CONSIGNES DE L'EXERCICE:
a - Recopiez le passage de l'extrait de débat au Sénat allant de « Or, le pouvoir » jusqu'à « connaît les chiffres. » inclus, en substituant « niveau de vie » à « pouvoir d'achat ».
b - Relevez toutes les personnes désignées par leur nom dans l'extrait de débat au Sénat.
___ TEXTE PRÉSENTÉ
Le scrutin est clos.
(Il est procédé au comptage des votes.)
M. le président. Voici le résultat du dépouillement du scrutin n° 69 :
Nombre de votants | 328 |
Nombre de suffrages exprimés | 328 |
Majorité absolue des suffrages exprimés | 165 |
Pour l'adoption | 126 |
Contre | 202 |
Le Sénat n'a pas adopté.
Division additionnelle avant l'article 4 (précédemment réservée)
M. le président. L'amendement n° 139, présenté par Mme Beaufils, MM. Foucaud, Vera et les membres du groupe Communiste Républicain et Citoyen, est ainsi libellé :
Avant l'article 4, insérer une division additionnelle ainsi rédigée :
Titre...
MESURES RELATIVES AU SERVICE DE BASE BANCAIRE
La parole est à Mme Brigitte Gonthier-Maurin.
Mme Brigitte Gonthier-Maurin. Cet amendement porte sur la question particulièrement importante de l'accès aux services bancaires, accès qui est rendu aujourd'hui particulièrement difficile pour de nombreuses familles.
Or, le pouvoir d'achat, cela passe aussi par la possibilité de disposer d'une variété de moyens de paiement et de financement.
Je me permettrai de formuler une remarque. La discussion que nous avons eue tout à l'heure à propos de la Société générale, lors des questions d'actualité au Gouvernement, montre à quel point il est urgent de mettre en place un pôle public du crédit démocratisé.
Tout le monde connaît les chiffres.
Si l'on en croit le comité consultatif du secteur financier, ce sont en effet 2 457 000 familles qui sont inscrites au fichier central des chèques et des cartes bancaires.
De même, près de 2,3 millions de familles sont inscrites au fichier national des incidents de remboursement des crédits aux particuliers, le FICP, dont près de 800 000 au titre du surendettement.
Pour sa part, la Banque de France a mis en évidence, ces derniers temps, dans le baromètre trimestriel du surendettement, une nouvelle augmentation du nombre de dossiers examinés par les commissions de surendettement.
Plusieurs causes sont à l'origine de cette situation. La hausse des prix de l'immobilier est l'une des raisons profondes de la progression de l'endettement des ménages et des difficultés qu'ils rencontrent. L'inflation des frais bancaires, la pratique fort développée des crédits revolving, des crédits permanents faussement présentés par des publicités alléchantes sont autant d'éléments qui constituent les segments sur lesquels se construit l'exclusion bancaire, avec tout ce que cela implique bien sûr.
______
___ JEU D'ENREGISTREMENTS
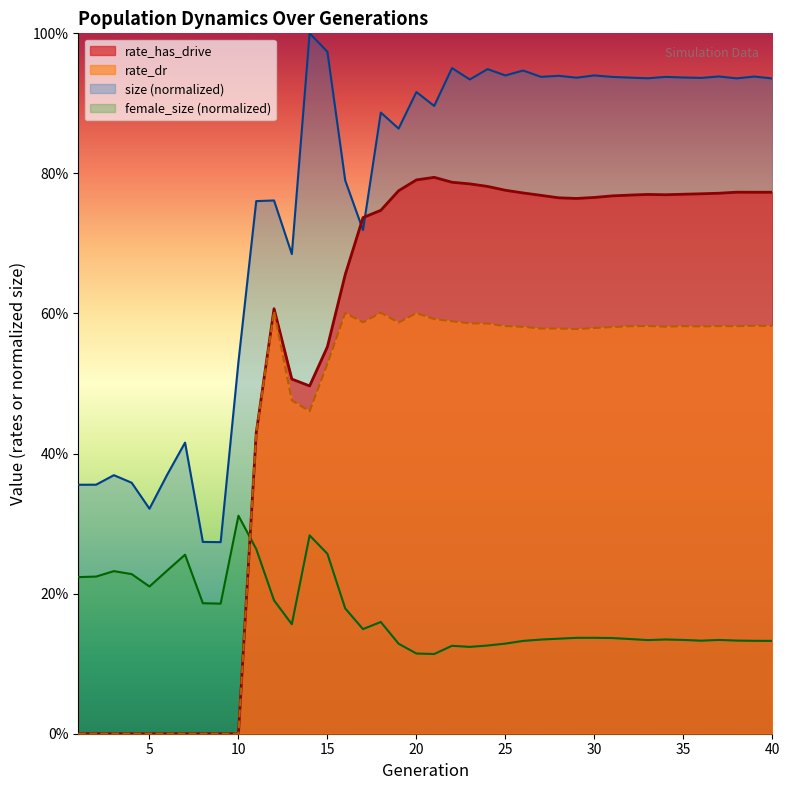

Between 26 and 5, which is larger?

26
______
___ JEU D'ENREGISTREMENTS
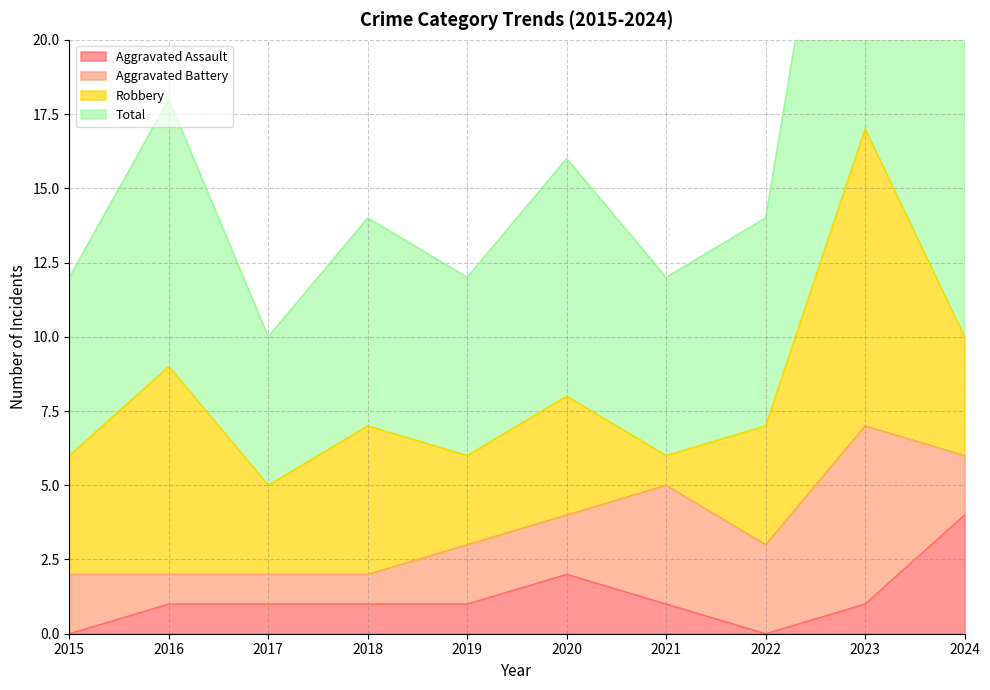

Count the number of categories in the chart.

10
______
RÉPONSES PAR CONSIGNE:
a -
Or, le niveau de vie, cela passe aussi par la possibilité de disposer d'une variété de moyens de paiement et de financement.
Je me permettrai de formuler une remarque. La discussion que nous avons eue tout à l'heure à propos de la Société générale, lors des questions d'actualité au Gouvernement, montre à quel point il est urgent de mettre en place un pôle public du crédit démocratisé.
Tout le monde connaît les chiffres.

b - Les personnes nommées sont Mme Beaufils, M. Foucaud, M. Vera et Mme Brigitte Gonthier-Maurin.